TASK DATA START
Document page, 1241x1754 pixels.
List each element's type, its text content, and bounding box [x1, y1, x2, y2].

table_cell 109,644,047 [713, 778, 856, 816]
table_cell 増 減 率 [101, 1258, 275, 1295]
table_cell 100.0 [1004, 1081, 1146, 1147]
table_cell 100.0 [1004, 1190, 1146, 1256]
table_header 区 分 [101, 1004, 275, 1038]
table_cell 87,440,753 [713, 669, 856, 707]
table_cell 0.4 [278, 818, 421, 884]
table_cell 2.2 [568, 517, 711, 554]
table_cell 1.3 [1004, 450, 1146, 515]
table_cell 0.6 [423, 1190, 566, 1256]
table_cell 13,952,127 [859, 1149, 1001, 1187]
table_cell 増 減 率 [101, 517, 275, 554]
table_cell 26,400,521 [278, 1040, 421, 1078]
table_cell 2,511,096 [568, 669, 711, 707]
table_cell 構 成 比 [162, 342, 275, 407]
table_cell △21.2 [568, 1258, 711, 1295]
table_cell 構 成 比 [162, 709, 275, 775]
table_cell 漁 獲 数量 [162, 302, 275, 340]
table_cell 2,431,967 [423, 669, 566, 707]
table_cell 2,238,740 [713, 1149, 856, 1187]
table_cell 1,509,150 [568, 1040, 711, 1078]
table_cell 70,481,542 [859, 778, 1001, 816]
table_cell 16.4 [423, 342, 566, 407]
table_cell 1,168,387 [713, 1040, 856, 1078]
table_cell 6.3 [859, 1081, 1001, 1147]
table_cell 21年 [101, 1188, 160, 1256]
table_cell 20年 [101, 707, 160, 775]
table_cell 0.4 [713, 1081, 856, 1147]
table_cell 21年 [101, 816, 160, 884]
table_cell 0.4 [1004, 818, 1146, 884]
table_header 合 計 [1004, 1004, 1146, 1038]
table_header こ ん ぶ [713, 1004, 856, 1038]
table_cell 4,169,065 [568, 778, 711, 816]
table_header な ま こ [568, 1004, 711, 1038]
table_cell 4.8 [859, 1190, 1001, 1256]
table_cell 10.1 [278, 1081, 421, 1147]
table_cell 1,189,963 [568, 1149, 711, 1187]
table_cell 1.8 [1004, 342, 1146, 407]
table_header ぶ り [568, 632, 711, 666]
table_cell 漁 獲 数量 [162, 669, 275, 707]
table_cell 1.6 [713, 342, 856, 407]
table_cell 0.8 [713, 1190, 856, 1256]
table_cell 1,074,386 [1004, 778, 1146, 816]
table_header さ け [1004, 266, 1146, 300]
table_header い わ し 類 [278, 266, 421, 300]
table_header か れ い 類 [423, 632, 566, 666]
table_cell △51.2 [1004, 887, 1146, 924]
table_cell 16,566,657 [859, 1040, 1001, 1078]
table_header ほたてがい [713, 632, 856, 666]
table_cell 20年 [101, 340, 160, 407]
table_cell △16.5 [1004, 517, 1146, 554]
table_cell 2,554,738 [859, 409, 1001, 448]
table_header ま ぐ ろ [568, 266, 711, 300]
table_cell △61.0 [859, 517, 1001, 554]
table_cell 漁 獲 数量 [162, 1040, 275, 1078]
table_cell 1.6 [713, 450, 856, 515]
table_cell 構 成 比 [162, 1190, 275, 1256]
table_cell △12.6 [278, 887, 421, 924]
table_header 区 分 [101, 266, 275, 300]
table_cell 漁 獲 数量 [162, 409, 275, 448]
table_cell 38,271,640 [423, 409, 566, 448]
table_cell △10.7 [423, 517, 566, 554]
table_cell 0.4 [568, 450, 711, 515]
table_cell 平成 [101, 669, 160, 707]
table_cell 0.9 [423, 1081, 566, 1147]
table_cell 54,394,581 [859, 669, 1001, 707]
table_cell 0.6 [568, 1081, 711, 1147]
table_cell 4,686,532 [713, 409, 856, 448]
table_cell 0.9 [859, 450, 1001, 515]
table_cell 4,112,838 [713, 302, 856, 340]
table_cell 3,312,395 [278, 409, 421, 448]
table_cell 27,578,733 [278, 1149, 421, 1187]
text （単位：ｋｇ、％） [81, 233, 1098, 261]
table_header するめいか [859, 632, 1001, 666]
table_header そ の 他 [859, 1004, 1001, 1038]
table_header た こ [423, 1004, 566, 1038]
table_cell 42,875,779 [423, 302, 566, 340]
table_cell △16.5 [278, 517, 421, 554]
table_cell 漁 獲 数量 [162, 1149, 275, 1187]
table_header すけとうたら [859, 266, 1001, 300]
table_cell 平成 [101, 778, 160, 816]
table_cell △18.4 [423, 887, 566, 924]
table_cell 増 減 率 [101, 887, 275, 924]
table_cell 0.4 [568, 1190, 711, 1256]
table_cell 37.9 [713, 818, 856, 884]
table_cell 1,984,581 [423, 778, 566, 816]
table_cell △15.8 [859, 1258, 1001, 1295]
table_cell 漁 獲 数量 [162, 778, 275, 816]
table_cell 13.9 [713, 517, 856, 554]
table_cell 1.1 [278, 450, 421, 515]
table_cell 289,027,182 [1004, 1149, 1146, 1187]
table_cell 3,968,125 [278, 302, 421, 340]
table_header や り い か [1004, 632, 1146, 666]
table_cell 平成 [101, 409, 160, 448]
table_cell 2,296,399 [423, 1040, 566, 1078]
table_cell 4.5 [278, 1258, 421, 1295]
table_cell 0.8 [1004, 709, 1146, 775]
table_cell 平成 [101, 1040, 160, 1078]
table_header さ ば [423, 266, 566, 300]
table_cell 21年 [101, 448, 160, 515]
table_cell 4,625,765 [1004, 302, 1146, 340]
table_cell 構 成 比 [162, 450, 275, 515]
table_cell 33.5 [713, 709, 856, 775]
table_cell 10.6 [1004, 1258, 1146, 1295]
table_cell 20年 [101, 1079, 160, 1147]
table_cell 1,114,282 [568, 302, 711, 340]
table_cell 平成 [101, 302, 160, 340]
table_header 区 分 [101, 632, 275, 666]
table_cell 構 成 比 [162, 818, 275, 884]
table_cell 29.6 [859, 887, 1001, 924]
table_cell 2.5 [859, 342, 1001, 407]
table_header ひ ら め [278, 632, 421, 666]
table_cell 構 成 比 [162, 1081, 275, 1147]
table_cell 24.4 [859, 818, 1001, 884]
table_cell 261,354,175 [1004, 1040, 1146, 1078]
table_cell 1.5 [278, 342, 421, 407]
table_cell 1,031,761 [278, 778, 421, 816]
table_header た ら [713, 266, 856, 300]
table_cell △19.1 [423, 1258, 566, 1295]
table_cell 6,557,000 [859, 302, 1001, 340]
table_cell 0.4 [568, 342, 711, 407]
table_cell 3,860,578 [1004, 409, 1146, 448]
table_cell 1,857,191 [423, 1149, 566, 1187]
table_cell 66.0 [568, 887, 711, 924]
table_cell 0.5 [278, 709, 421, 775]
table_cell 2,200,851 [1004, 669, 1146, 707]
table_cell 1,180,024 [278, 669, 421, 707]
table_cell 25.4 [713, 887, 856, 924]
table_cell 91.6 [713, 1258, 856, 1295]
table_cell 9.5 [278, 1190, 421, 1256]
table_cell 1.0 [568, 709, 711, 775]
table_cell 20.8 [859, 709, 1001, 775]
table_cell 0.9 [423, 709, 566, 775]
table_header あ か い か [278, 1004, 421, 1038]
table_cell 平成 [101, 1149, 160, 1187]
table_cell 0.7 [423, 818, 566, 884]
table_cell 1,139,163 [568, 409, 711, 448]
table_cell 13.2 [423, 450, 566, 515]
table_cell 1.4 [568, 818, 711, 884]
TASK DATA END
| WHAT THIS TASK INVOLVES |
This exercise calls for every record above to be written out again exactly.

| ANSWER TO THIS PROBLEM |
Document page, 1241x1754 pixels.
List each element's type, its text content, and bounding box [x1, y1, x2, y2].

table_cell 109,644,047 [713, 778, 856, 816]
table_cell 増 減 率 [101, 1258, 275, 1295]
table_cell 100.0 [1004, 1081, 1146, 1147]
table_cell 100.0 [1004, 1190, 1146, 1256]
table_header 区 分 [101, 1004, 275, 1038]
table_cell 87,440,753 [713, 669, 856, 707]
table_cell 0.4 [278, 818, 421, 884]
table_cell 2.2 [568, 517, 711, 554]
table_cell 1.3 [1004, 450, 1146, 515]
table_cell 0.6 [423, 1190, 566, 1256]
table_cell 13,952,127 [859, 1149, 1001, 1187]
table_cell 増 減 率 [101, 517, 275, 554]
table_cell 26,400,521 [278, 1040, 421, 1078]
table_cell 2,511,096 [568, 669, 711, 707]
table_cell 構 成 比 [162, 342, 275, 407]
table_cell △21.2 [568, 1258, 711, 1295]
table_cell 構 成 比 [162, 709, 275, 775]
table_cell 漁 獲 数量 [162, 302, 275, 340]
table_cell 2,431,967 [423, 669, 566, 707]
table_cell 2,238,740 [713, 1149, 856, 1187]
table_cell 1,509,150 [568, 1040, 711, 1078]
table_cell 70,481,542 [859, 778, 1001, 816]
table_cell 16.4 [423, 342, 566, 407]
table_cell 1,168,387 [713, 1040, 856, 1078]
table_cell 6.3 [859, 1081, 1001, 1147]
table_cell 21年 [101, 1188, 160, 1256]
table_cell 20年 [101, 707, 160, 775]
table_cell 0.4 [713, 1081, 856, 1147]
table_cell 21年 [101, 816, 160, 884]
table_cell 0.4 [1004, 818, 1146, 884]
table_header 合 計 [1004, 1004, 1146, 1038]
table_header こ ん ぶ [713, 1004, 856, 1038]
table_cell 4,169,065 [568, 778, 711, 816]
table_header な ま こ [568, 1004, 711, 1038]
table_cell 4.8 [859, 1190, 1001, 1256]
table_cell 10.1 [278, 1081, 421, 1147]
table_cell 1,189,963 [568, 1149, 711, 1187]
table_cell 1.8 [1004, 342, 1146, 407]
table_header ぶ り [568, 632, 711, 666]
table_cell 漁 獲 数量 [162, 669, 275, 707]
table_cell 1.6 [713, 342, 856, 407]
table_cell 0.8 [713, 1190, 856, 1256]
table_cell 1,074,386 [1004, 778, 1146, 816]
table_header さ け [1004, 266, 1146, 300]
table_header い わ し 類 [278, 266, 421, 300]
table_header か れ い 類 [423, 632, 566, 666]
table_cell △51.2 [1004, 887, 1146, 924]
table_cell 16,566,657 [859, 1040, 1001, 1078]
table_header ほたてがい [713, 632, 856, 666]
table_cell 20年 [101, 340, 160, 407]
table_cell △16.5 [1004, 517, 1146, 554]
table_cell 2,554,738 [859, 409, 1001, 448]
table_header ま ぐ ろ [568, 266, 711, 300]
table_cell △61.0 [859, 517, 1001, 554]
table_cell 漁 獲 数量 [162, 1040, 275, 1078]
table_cell 1.6 [713, 450, 856, 515]
table_cell 構 成 比 [162, 1190, 275, 1256]
table_cell △12.6 [278, 887, 421, 924]
table_header 区 分 [101, 266, 275, 300]
table_cell 漁 獲 数量 [162, 409, 275, 448]
table_cell 38,271,640 [423, 409, 566, 448]
table_cell △10.7 [423, 517, 566, 554]
table_cell 0.4 [568, 450, 711, 515]
table_cell 平成 [101, 669, 160, 707]
table_cell 0.9 [423, 1081, 566, 1147]
table_cell 54,394,581 [859, 669, 1001, 707]
table_cell 0.6 [568, 1081, 711, 1147]
table_cell 4,686,532 [713, 409, 856, 448]
table_cell 0.9 [859, 450, 1001, 515]
table_cell 4,112,838 [713, 302, 856, 340]
table_cell 3,312,395 [278, 409, 421, 448]
table_cell 27,578,733 [278, 1149, 421, 1187]
text （単位：ｋｇ、％） [81, 233, 1098, 261]
table_header するめいか [859, 632, 1001, 666]
table_header そ の 他 [859, 1004, 1001, 1038]
table_header た こ [423, 1004, 566, 1038]
table_cell 42,875,779 [423, 302, 566, 340]
table_cell △16.5 [278, 517, 421, 554]
table_cell 漁 獲 数量 [162, 1149, 275, 1187]
table_header すけとうたら [859, 266, 1001, 300]
table_cell 平成 [101, 778, 160, 816]
table_cell △18.4 [423, 887, 566, 924]
table_cell 増 減 率 [101, 887, 275, 924]
table_cell 0.4 [568, 1190, 711, 1256]
table_cell 37.9 [713, 818, 856, 884]
table_cell 1,984,581 [423, 778, 566, 816]
table_cell △15.8 [859, 1258, 1001, 1295]
table_cell 漁 獲 数量 [162, 778, 275, 816]
table_cell 13.9 [713, 517, 856, 554]
table_cell 1.1 [278, 450, 421, 515]
table_cell 289,027,182 [1004, 1149, 1146, 1187]
table_cell 3,968,125 [278, 302, 421, 340]
table_header や り い か [1004, 632, 1146, 666]
table_cell 平成 [101, 409, 160, 448]
table_cell 2,296,399 [423, 1040, 566, 1078]
table_cell 4.5 [278, 1258, 421, 1295]
table_cell 0.8 [1004, 709, 1146, 775]
table_cell 平成 [101, 1040, 160, 1078]
table_header さ ば [423, 266, 566, 300]
table_cell 21年 [101, 448, 160, 515]
table_cell 4,625,765 [1004, 302, 1146, 340]
table_cell 構 成 比 [162, 450, 275, 515]
table_cell 33.5 [713, 709, 856, 775]
table_cell 10.6 [1004, 1258, 1146, 1295]
table_cell 20年 [101, 1079, 160, 1147]
table_cell 1,114,282 [568, 302, 711, 340]
table_cell 平成 [101, 302, 160, 340]
table_header 区 分 [101, 632, 275, 666]
table_cell 構 成 比 [162, 818, 275, 884]
table_cell 29.6 [859, 887, 1001, 924]
table_cell 2.5 [859, 342, 1001, 407]
table_header ひ ら め [278, 632, 421, 666]
table_cell 構 成 比 [162, 1081, 275, 1147]
table_cell 24.4 [859, 818, 1001, 884]
table_cell 261,354,175 [1004, 1040, 1146, 1078]
table_cell 1.5 [278, 342, 421, 407]
table_cell 1,031,761 [278, 778, 421, 816]
table_header た ら [713, 266, 856, 300]
table_cell △19.1 [423, 1258, 566, 1295]
table_cell 6,557,000 [859, 302, 1001, 340]
table_cell 0.4 [568, 342, 711, 407]
table_cell 3,860,578 [1004, 409, 1146, 448]
table_cell 1,857,191 [423, 1149, 566, 1187]
table_cell 66.0 [568, 887, 711, 924]
table_cell 0.5 [278, 709, 421, 775]
table_cell 2,200,851 [1004, 669, 1146, 707]
table_cell 1,180,024 [278, 669, 421, 707]
table_cell 25.4 [713, 887, 856, 924]
table_cell 91.6 [713, 1258, 856, 1295]
table_cell 9.5 [278, 1190, 421, 1256]
table_cell 1.0 [568, 709, 711, 775]
table_cell 20.8 [859, 709, 1001, 775]
table_cell 0.9 [423, 709, 566, 775]
table_header あ か い か [278, 1004, 421, 1038]
table_cell 平成 [101, 1149, 160, 1187]
table_cell 0.7 [423, 818, 566, 884]
table_cell 1,139,163 [568, 409, 711, 448]
table_cell 13.2 [423, 450, 566, 515]
table_cell 1.4 [568, 818, 711, 884]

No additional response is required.